▶ Task a:
Print everything from the start of the plant specimen listing below down to the line containing "state / province: El Paraíso", including that line, reproducing each line precisely.

▶ Passage to read:
Illinois House Bill 3920, if passed, would increase the existing Illinois state tax on estates of over $4 million to 9.95% from 4.95%. Illinois is one of 12 states that still have an estate or inheritance tax. The Tax Foundation stated that the top marginal estate tax rate under this proposal would become the highest in the country at 21%.

Illinois Policy’s recent article entitled “Illinois Is One of Few States With ‘Death Tax.’ Bill Would Double It” reports that the bill’s sponsors intend the extra revenues to be used to support Illinois residents with disabilities. However, increasing the tax may make things more financially difficult for family farmers; reduce the accumulation of productive assets, encourage spendthrift behavior, fuel tax avoidance and evasion; and drive wealth to other states.

Opponents say that upping the estate tax would harm all Illinois residents, not just Illinois’ wealthiest families.

When an individual passes away, the federal government imposes an estate tax of up to 40%. And in Illinois, there a state estate tax of up to 16%.

Those opposed to the tax rate hike say that estate taxes can also threaten family farms. That’s because with combined federal and state tax rates, it can potentially exceed 50% of the land’s value. Farms can be asset rich and cash poor, which will force families to sell assets to make estate tax payments.

▶ Items:

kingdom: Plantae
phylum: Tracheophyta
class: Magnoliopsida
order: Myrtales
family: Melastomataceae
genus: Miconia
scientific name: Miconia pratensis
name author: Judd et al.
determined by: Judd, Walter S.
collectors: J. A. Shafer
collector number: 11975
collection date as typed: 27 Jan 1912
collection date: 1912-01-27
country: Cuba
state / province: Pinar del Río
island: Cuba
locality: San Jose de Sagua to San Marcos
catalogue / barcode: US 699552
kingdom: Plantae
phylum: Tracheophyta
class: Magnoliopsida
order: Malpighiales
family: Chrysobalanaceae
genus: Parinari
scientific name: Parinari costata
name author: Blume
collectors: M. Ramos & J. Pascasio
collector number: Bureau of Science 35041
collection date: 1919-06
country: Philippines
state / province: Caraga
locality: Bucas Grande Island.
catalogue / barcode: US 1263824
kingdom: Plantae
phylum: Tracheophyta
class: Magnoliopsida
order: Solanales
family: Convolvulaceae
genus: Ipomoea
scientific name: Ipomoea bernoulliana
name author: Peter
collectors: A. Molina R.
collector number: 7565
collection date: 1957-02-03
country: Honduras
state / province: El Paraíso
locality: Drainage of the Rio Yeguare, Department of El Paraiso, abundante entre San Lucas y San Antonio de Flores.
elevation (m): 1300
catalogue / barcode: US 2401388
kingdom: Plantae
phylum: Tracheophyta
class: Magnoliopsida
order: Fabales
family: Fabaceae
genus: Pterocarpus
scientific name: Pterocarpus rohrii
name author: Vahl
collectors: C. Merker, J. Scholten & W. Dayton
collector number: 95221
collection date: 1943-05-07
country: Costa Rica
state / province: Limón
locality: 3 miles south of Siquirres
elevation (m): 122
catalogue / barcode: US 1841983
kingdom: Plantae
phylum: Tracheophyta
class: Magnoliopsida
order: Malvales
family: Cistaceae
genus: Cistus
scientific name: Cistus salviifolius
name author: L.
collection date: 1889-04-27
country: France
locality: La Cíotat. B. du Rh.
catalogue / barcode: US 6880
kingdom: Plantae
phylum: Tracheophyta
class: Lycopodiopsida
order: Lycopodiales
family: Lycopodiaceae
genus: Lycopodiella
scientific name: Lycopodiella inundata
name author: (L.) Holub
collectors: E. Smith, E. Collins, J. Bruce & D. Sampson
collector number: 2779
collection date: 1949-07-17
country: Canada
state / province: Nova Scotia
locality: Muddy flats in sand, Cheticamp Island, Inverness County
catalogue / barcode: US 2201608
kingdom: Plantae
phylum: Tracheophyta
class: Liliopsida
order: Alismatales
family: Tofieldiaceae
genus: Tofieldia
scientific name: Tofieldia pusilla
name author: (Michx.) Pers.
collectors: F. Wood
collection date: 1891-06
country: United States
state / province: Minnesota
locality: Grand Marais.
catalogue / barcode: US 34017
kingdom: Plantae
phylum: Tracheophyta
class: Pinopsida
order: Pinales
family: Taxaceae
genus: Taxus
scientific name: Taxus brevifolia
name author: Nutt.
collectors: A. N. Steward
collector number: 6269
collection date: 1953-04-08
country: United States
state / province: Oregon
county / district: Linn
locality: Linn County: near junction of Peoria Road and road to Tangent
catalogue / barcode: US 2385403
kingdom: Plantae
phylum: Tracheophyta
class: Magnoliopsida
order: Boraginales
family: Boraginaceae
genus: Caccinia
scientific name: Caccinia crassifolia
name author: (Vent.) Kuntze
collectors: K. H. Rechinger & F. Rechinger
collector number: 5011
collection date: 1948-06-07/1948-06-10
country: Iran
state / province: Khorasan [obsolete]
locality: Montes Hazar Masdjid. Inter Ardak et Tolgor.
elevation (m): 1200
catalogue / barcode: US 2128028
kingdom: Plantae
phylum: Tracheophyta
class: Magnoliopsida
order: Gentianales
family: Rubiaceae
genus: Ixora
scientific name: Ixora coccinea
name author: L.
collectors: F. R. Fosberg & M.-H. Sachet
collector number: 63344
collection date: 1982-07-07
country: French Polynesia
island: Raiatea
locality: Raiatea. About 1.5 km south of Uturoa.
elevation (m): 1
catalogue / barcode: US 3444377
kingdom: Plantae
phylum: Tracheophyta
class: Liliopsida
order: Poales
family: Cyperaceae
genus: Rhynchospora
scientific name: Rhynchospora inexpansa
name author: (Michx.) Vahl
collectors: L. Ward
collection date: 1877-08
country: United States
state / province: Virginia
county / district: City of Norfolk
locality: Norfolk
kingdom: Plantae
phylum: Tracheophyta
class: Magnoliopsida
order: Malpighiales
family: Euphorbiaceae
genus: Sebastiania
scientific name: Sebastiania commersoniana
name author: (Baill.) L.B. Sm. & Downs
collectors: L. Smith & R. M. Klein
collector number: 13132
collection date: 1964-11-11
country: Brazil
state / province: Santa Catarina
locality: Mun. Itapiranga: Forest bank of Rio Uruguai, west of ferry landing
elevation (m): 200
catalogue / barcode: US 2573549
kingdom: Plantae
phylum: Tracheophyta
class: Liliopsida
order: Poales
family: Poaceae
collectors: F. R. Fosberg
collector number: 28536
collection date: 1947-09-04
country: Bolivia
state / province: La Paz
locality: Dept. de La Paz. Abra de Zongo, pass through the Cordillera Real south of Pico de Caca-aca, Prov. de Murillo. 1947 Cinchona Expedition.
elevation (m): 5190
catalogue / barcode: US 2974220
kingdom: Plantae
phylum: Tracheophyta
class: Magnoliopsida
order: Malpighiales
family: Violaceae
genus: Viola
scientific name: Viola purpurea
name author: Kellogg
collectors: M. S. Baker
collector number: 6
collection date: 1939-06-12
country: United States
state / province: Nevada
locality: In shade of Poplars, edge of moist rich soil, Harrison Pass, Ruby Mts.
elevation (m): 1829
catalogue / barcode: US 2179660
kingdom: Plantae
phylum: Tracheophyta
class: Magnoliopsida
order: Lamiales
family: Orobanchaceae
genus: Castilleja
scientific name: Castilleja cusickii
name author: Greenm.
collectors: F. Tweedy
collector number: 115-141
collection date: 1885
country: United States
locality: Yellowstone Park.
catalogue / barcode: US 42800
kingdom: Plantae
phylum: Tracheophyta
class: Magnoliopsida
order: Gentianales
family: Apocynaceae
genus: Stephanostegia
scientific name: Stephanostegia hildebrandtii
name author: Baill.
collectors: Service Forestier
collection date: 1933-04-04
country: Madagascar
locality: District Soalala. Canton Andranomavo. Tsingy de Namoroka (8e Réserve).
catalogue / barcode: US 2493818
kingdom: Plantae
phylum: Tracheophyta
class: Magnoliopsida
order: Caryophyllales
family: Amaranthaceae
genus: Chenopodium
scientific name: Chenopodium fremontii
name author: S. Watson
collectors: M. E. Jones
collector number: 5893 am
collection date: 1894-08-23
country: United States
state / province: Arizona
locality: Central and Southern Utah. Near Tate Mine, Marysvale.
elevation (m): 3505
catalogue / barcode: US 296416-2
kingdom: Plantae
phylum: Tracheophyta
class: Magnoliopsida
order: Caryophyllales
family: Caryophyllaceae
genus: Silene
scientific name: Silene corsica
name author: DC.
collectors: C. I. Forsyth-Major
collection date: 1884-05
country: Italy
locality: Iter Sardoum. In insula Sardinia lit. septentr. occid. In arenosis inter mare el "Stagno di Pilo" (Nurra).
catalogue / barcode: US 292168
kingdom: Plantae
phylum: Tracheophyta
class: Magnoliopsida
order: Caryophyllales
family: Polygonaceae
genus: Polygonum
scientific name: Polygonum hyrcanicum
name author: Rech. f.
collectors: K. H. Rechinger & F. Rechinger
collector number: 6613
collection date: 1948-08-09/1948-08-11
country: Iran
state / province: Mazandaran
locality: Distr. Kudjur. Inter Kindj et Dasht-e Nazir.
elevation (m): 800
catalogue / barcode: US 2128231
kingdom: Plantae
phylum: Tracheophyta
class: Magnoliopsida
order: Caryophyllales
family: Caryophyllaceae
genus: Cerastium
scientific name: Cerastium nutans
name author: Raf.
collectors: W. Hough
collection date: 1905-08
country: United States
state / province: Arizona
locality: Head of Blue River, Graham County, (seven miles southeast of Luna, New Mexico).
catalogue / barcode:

▶ Task b:
Output word for word everything in the Illinois estate tax passage above from "Those opposed to" down to "estate tax payments.", including both.

▶ Expected answer a:
kingdom: Plantae
phylum: Tracheophyta
class: Magnoliopsida
order: Myrtales
family: Melastomataceae
genus: Miconia
scientific name: Miconia pratensis
name author: Judd et al.
determined by: Judd, Walter S.
collectors: J. A. Shafer
collector number: 11975
collection date as typed: 27 Jan 1912
collection date: 1912-01-27
country: Cuba
state / province: Pinar del Río
island: Cuba
locality: San Jose de Sagua to San Marcos
catalogue / barcode: US 699552
kingdom: Plantae
phylum: Tracheophyta
class: Magnoliopsida
order: Malpighiales
family: Chrysobalanaceae
genus: Parinari
scientific name: Parinari costata
name author: Blume
collectors: M. Ramos & J. Pascasio
collector number: Bureau of Science 35041
collection date: 1919-06
country: Philippines
state / province: Caraga
locality: Bucas Grande Island.
catalogue / barcode: US 1263824
kingdom: Plantae
phylum: Tracheophyta
class: Magnoliopsida
order: Solanales
family: Convolvulaceae
genus: Ipomoea
scientific name: Ipomoea bernoulliana
name author: Peter
collectors: A. Molina R.
collector number: 7565
collection date: 1957-02-03
country: Honduras
state / province: El Paraíso

▶ Expected answer b:
Those opposed to the tax rate hike say that estate taxes can also threaten family farms. That’s because with combined federal and state tax rates, it can potentially exceed 50% of the land’s value. Farms can be asset rich and cash poor, which will force families to sell assets to make estate tax payments.